— О чем он думает? — спросил Кристофер.
— Если бы я знала, я бы тоже попросила замуровать меня.
— Разве ты не знаешь? Разве Тара не может сказать тебе?
Она раздраженно замотала головой.
— Я уже говорила тебе, Тара не разговаривает со мной. Я только оболочка. Но в любом случае между нами есть разница. Я не выбирала, быть ли мне трулку. Он выбрал эту пещеру. Он приложил усилия к тому, чтобы избежать нового рождения. Тара постоянно будет заново рождаться на свет, во мне и в других, которые будут после меня.
— У нас есть святые люди, — заметил он. — Но они не замуровывают себя в пещерах. Они молятся, но не все время. Они постятся, но в разумных пределах.
— Значит, они не очень святые люди, — ответила она. — Возможно, им повезет, и в следующей жизни они будут гомченами.
— Я думаю, что это ужасно, — признался Кристофер. — Ужасно, когда тебя вот так замуровывают. Не иметь ни света, ни людей рядом, ни свежего воздуха, и так сорок лет, год за годом. Это хуже чем тюрьма. Так можно сойти с ума.
— Мир — это тюрьма, — заявила Чиндамани. — Он хочет убежать от мира. Свет, свежий воздух, разговоры — не более чем решетки и стены. Мы обречены рождаться в этот мир снова и снова. А он в своей пещере уже обрел свободу.
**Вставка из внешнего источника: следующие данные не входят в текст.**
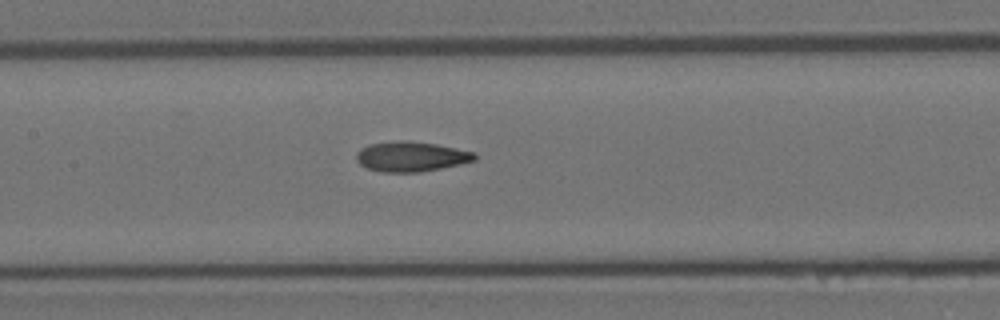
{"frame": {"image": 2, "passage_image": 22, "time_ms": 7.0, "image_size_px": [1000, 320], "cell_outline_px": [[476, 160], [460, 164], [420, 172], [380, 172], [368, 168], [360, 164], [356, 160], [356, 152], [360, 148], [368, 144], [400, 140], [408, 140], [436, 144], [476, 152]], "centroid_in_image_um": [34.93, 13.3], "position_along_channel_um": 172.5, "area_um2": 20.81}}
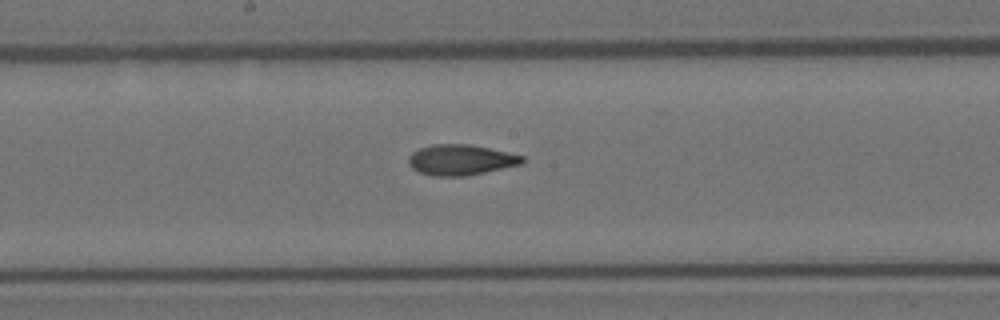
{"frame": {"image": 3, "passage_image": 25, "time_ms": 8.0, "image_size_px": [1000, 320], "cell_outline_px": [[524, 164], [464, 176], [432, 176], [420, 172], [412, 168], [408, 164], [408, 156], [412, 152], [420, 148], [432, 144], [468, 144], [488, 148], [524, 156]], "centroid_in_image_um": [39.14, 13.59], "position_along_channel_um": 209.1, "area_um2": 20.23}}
Он взял ее руку и крепко сжал ее.
— Ты веришь в это? — спросил он. — Ты веришь в это, когда мы занимаемся любовью, когда я лежу рядом с тобой? Ты веришь в это сейчас, когда мы с тобой стоим здесь, под лучами солнца?
Она отвернулась, посмотрев на пещеру, на выбегавший из нее ручеек, на склон холма.
— Я больше не знаю, во что верить, — призналась она.
Из пещеры не доносилось ни звука, не слышно было даже молитв отшельника. Перед ними простиралась долина, которой не было видно конца. Из труб хижин, составлявших деревушку, поднимался дым. На поле паслись яки. Перед ними поблескивали позолоченные купола монастыря.
— Я помню рисунки на стенках комнаты Чодже. — Она замолчала.
— Да. Продолжай, — произнес Кристофер.
— Это были яркие рисунки. Я всегда думала, что на них изображены сцены из другого мира, из ада. На одном рисунке группа монахов держала человека. Его руки и ноги были связаны, и они поднимали его.
Она остановилась. Где-то за пределами долины поднимались в ледяное небо голые пики. Она поежилась.
— Да, — подбодрил он ее, — продолжай.
— Там была дыра. Они поднимали его, чтобы потом опустить в эту дыру.